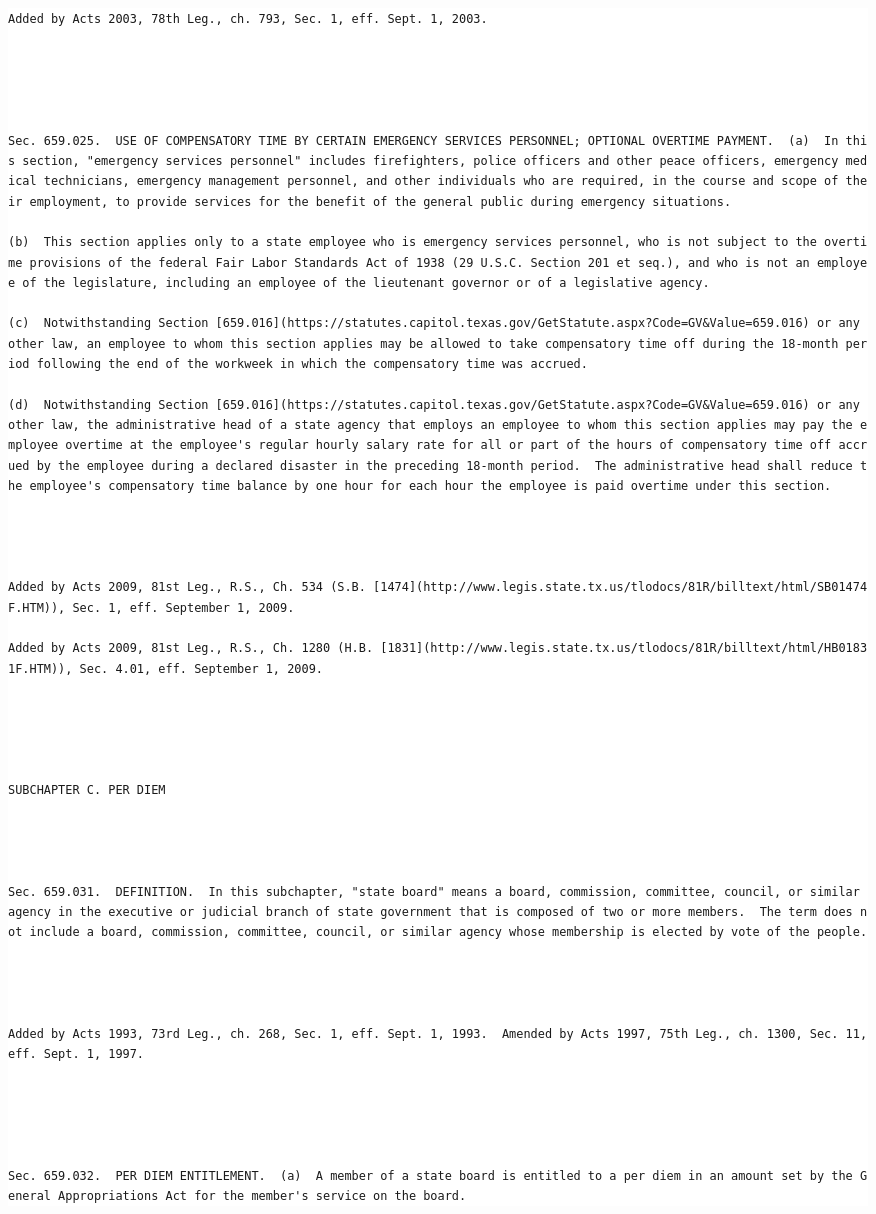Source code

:     
    
    
    Added by Acts 2003, 78th Leg., ch. 793, Sec. 1, eff. Sept. 1, 2003.
    
    
    
    
    
    Sec. 659.025.  USE OF COMPENSATORY TIME BY CERTAIN EMERGENCY SERVICES PERSONNEL; OPTIONAL OVERTIME PAYMENT.  (a)  In this section, "emergency services personnel" includes firefighters, police officers and other peace officers, emergency medical technicians, emergency management personnel, and other individuals who are required, in the course and scope of their employment, to provide services for the benefit of the general public during emergency situations.
    
    (b)  This section applies only to a state employee who is emergency services personnel, who is not subject to the overtime provisions of the federal Fair Labor Standards Act of 1938 (29 U.S.C. Section 201 et seq.), and who is not an employee of the legislature, including an employee of the lieutenant governor or of a legislative agency.
    
    (c)  Notwithstanding Section [659.016](https://statutes.capitol.texas.gov/GetStatute.aspx?Code=GV&Value=659.016) or any other law, an employee to whom this section applies may be allowed to take compensatory time off during the 18-month period following the end of the workweek in which the compensatory time was accrued.
    
    (d)  Notwithstanding Section [659.016](https://statutes.capitol.texas.gov/GetStatute.aspx?Code=GV&Value=659.016) or any other law, the administrative head of a state agency that employs an employee to whom this section applies may pay the employee overtime at the employee's regular hourly salary rate for all or part of the hours of compensatory time off accrued by the employee during a declared disaster in the preceding 18-month period.  The administrative head shall reduce the employee's compensatory time balance by one hour for each hour the employee is paid overtime under this section.
    
    
    
    
    Added by Acts 2009, 81st Leg., R.S., Ch. 534 (S.B. [1474](http://www.legis.state.tx.us/tlodocs/81R/billtext/html/SB01474F.HTM)), Sec. 1, eff. September 1, 2009.
    
    Added by Acts 2009, 81st Leg., R.S., Ch. 1280 (H.B. [1831](http://www.legis.state.tx.us/tlodocs/81R/billtext/html/HB01831F.HTM)), Sec. 4.01, eff. September 1, 2009.
    
    
    
    
    
    SUBCHAPTER C. PER DIEM
    
      
    
    
    Sec. 659.031.  DEFINITION.  In this subchapter, "state board" means a board, commission, committee, council, or similar agency in the executive or judicial branch of state government that is composed of two or more members.  The term does not include a board, commission, committee, council, or similar agency whose membership is elected by vote of the people.
    
    
    
    
    Added by Acts 1993, 73rd Leg., ch. 268, Sec. 1, eff. Sept. 1, 1993.  Amended by Acts 1997, 75th Leg., ch. 1300, Sec. 11, eff. Sept. 1, 1997.
    
    
    
    
    
    Sec. 659.032.  PER DIEM ENTITLEMENT.  (a)  A member of a state board is entitled to a per diem in an amount set by the General Appropriations Act for the member's service on the board.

What to work on
Retype all of the lines above word for word, leaving out any pictures.

Output below
Source code

:     
    
    
    Added by Acts 2003, 78th Leg., ch. 793, Sec. 1, eff. Sept. 1, 2003.
    
    
    
    
    
    Sec. 659.025.  USE OF COMPENSATORY TIME BY CERTAIN EMERGENCY SERVICES PERSONNEL; OPTIONAL OVERTIME PAYMENT.  (a)  In this section, "emergency services personnel" includes firefighters, police officers and other peace officers, emergency medical technicians, emergency management personnel, and other individuals who are required, in the course and scope of their employment, to provide services for the benefit of the general public during emergency situations.
    
    (b)  This section applies only to a state employee who is emergency services personnel, who is not subject to the overtime provisions of the federal Fair Labor Standards Act of 1938 (29 U.S.C. Section 201 et seq.), and who is not an employee of the legislature, including an employee of the lieutenant governor or of a legislative agency.
    
    (c)  Notwithstanding Section [659.016](https://statutes.capitol.texas.gov/GetStatute.aspx?Code=GV&Value=659.016) or any other law, an employee to whom this section applies may be allowed to take compensatory time off during the 18-month period following the end of the workweek in which the compensatory time was accrued.
    
    (d)  Notwithstanding Section [659.016](https://statutes.capitol.texas.gov/GetStatute.aspx?Code=GV&Value=659.016) or any other law, the administrative head of a state agency that employs an employee to whom this section applies may pay the employee overtime at the employee's regular hourly salary rate for all or part of the hours of compensatory time off accrued by the employee during a declared disaster in the preceding 18-month period.  The administrative head shall reduce the employee's compensatory time balance by one hour for each hour the employee is paid overtime under this section.
    
    
    
    
    Added by Acts 2009, 81st Leg., R.S., Ch. 534 (S.B. [1474](http://www.legis.state.tx.us/tlodocs/81R/billtext/html/SB01474F.HTM)), Sec. 1, eff. September 1, 2009.
    
    Added by Acts 2009, 81st Leg., R.S., Ch. 1280 (H.B. [1831](http://www.legis.state.tx.us/tlodocs/81R/billtext/html/HB01831F.HTM)), Sec. 4.01, eff. September 1, 2009.
    
    
    
    
    
    SUBCHAPTER C. PER DIEM
    
      
    
    
    Sec. 659.031.  DEFINITION.  In this subchapter, "state board" means a board, commission, committee, council, or similar agency in the executive or judicial branch of state government that is composed of two or more members.  The term does not include a board, commission, committee, council, or similar agency whose membership is elected by vote of the people.
    
    
    
    
    Added by Acts 1993, 73rd Leg., ch. 268, Sec. 1, eff. Sept. 1, 1993.  Amended by Acts 1997, 75th Leg., ch. 1300, Sec. 11, eff. Sept. 1, 1997.
    
    
    
    
    
    Sec. 659.032.  PER DIEM ENTITLEMENT.  (a)  A member of a state board is entitled to a per diem in an amount set by the General Appropriations Act for the member's service on the board.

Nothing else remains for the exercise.